WHAT YOU WILL DO:
Could you update the data from the line containing "region: Limpopo" down to the line containing "city: Sault", swapping "latitude" for "lat" and keeping everything else the same, and give back only those lines without the pictures?

(Stored records)
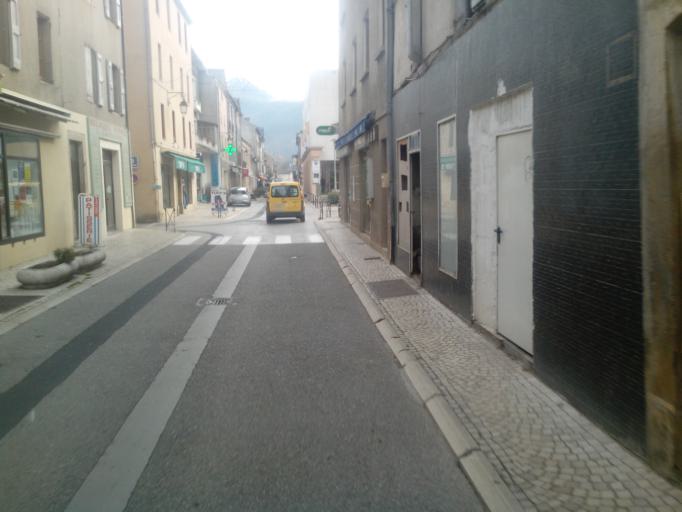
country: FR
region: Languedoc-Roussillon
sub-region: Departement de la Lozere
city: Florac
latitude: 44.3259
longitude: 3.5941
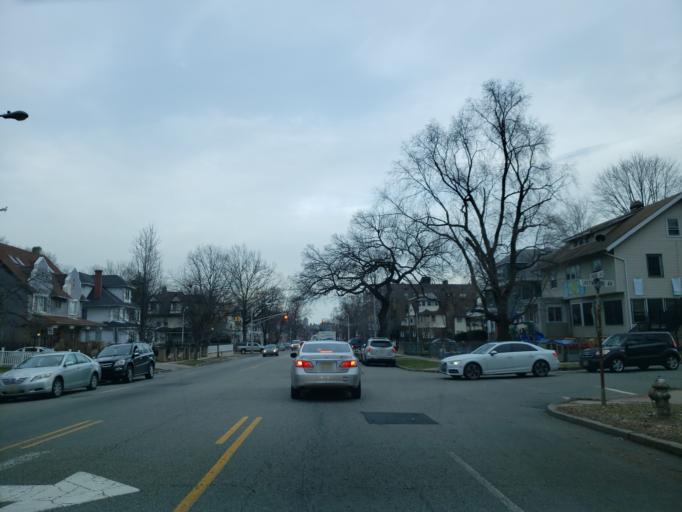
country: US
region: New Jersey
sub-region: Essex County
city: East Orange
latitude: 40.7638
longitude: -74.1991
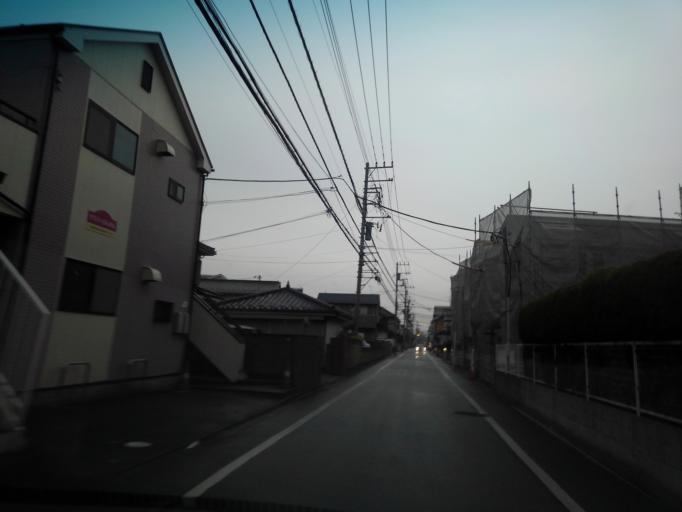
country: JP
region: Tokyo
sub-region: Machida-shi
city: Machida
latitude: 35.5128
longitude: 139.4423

* * *

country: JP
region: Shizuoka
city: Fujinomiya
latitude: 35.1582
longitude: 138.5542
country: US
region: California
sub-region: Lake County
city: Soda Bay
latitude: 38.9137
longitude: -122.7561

--

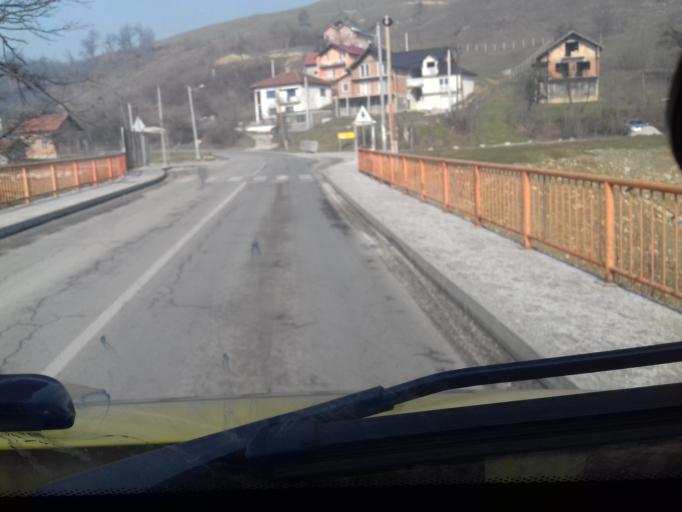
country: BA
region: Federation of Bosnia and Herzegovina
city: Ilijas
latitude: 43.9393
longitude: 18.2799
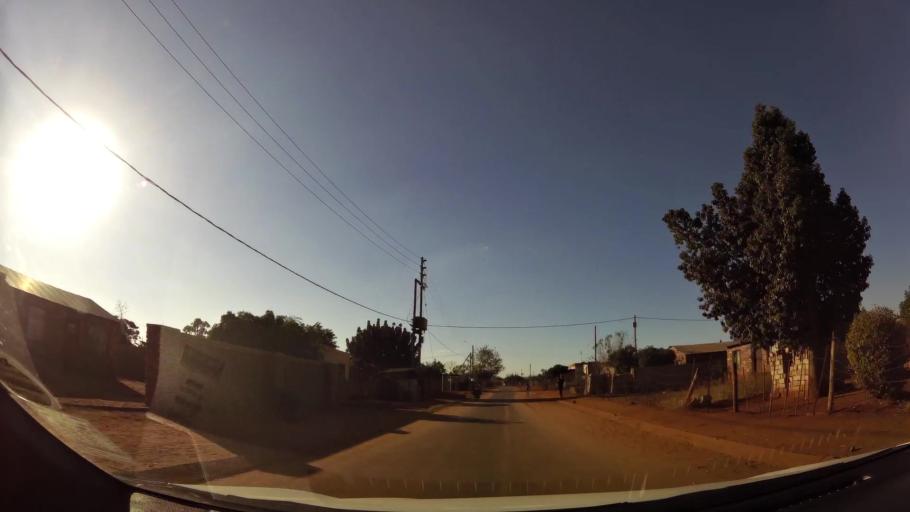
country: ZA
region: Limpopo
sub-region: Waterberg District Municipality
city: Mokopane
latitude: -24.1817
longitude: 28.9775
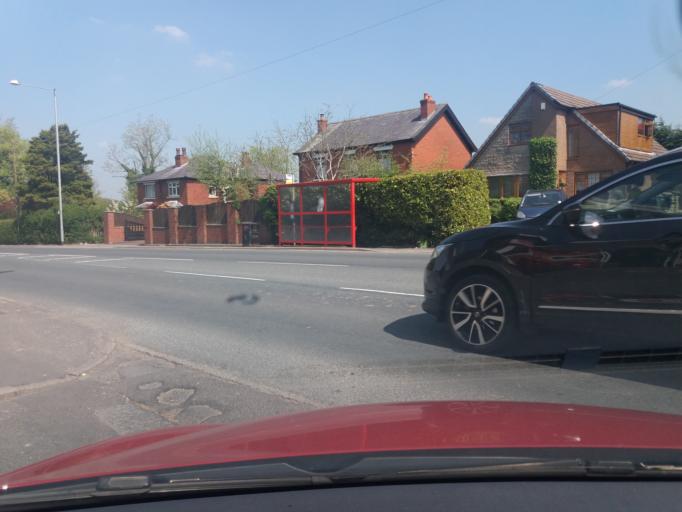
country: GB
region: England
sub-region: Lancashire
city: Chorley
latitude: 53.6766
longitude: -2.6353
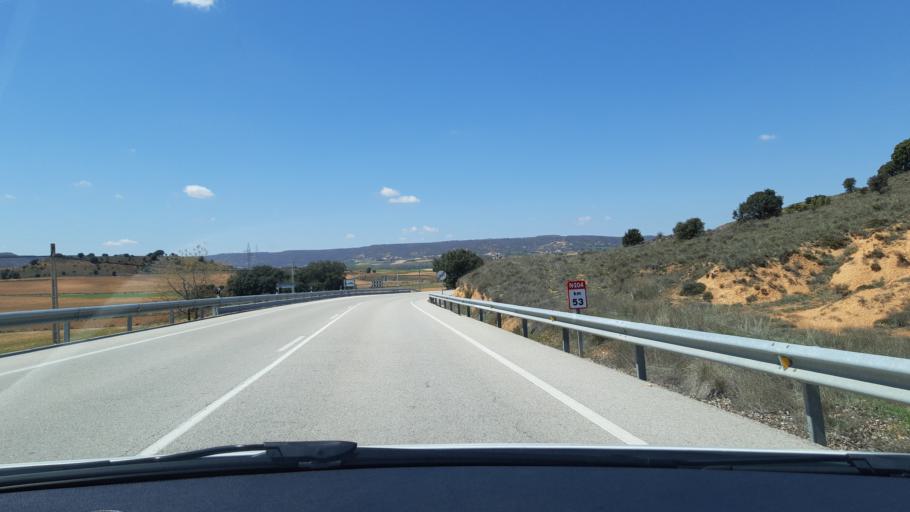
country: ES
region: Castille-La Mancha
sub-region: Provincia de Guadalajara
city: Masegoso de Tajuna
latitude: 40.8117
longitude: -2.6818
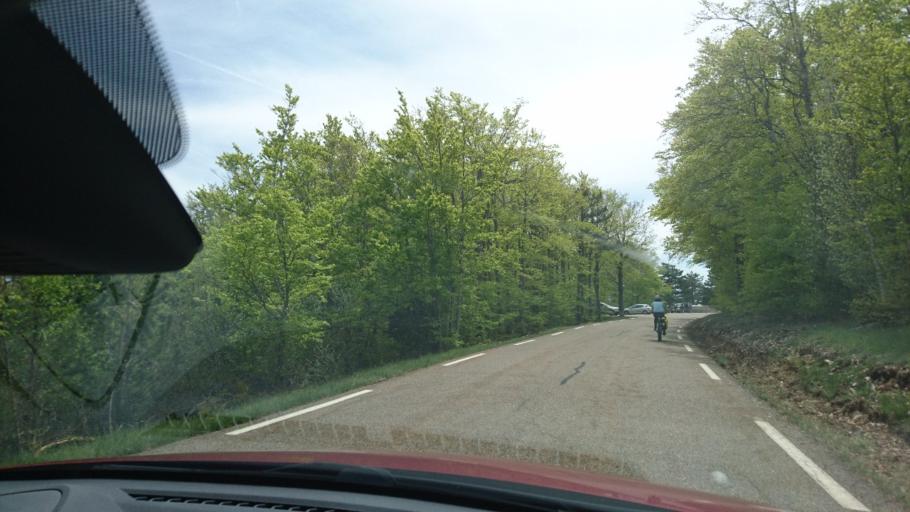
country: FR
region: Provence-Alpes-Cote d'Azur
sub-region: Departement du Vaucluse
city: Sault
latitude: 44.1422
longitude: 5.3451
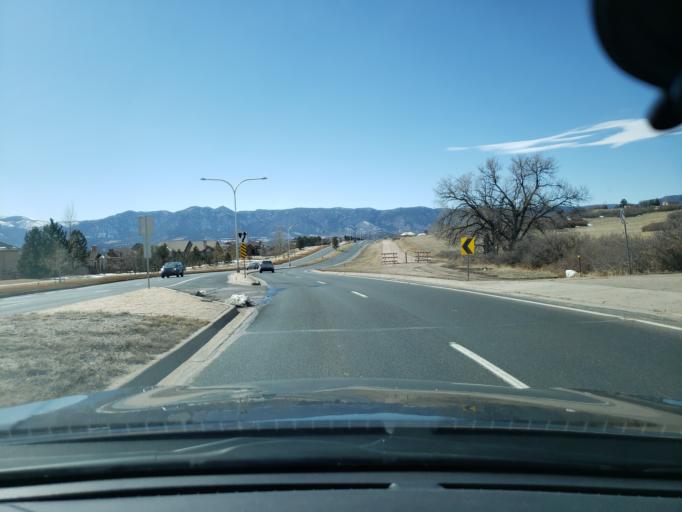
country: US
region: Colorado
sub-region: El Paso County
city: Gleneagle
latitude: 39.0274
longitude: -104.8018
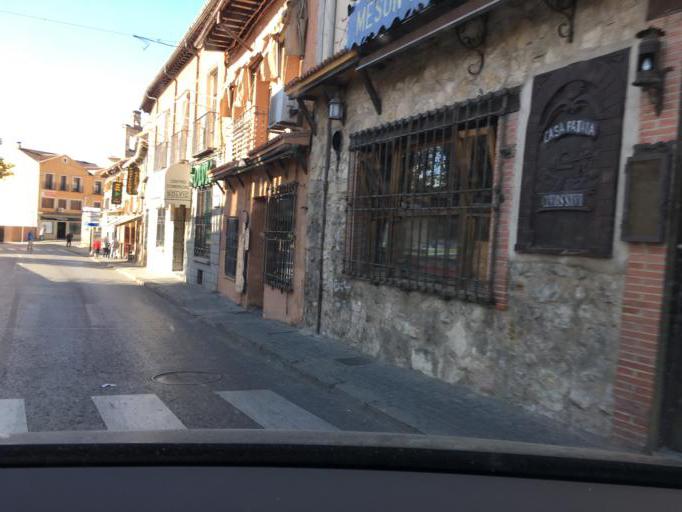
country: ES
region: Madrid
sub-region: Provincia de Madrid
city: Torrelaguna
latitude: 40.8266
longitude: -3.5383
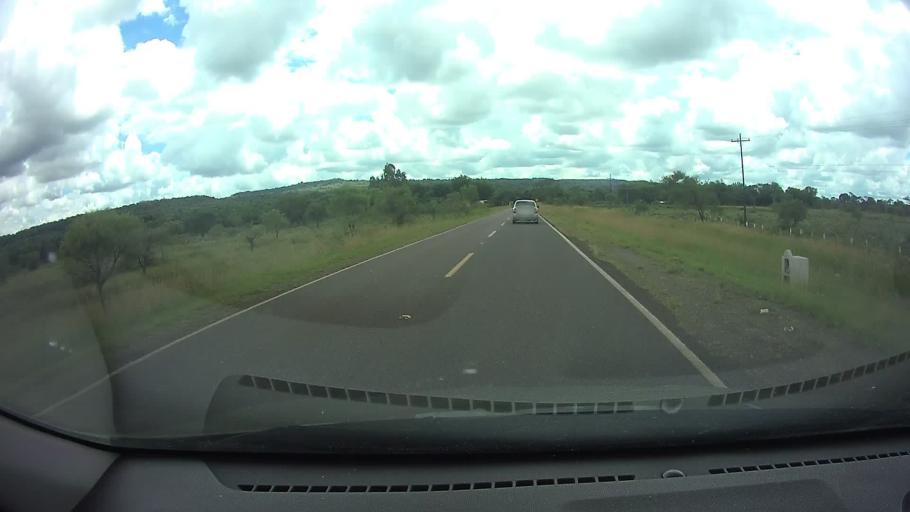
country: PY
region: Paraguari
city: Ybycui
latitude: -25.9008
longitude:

RESPONSE TO THIS TASK:
region: Limpopo
sub-region: Waterberg District Municipality
city: Mokopane
lat: -24.1817
longitude: 28.9775
country: GB
region: England
sub-region: Lancashire
city: Chorley
lat: 53.6766
longitude: -2.6353
country: ES
region: Castille-La Mancha
sub-region: Provincia de Guadalajara
city: Masegoso de Tajuna
lat: 40.8117
longitude: -2.6818
country: FR
region: Provence-Alpes-Cote d'Azur
sub-region: Departement du Vaucluse
city: Sault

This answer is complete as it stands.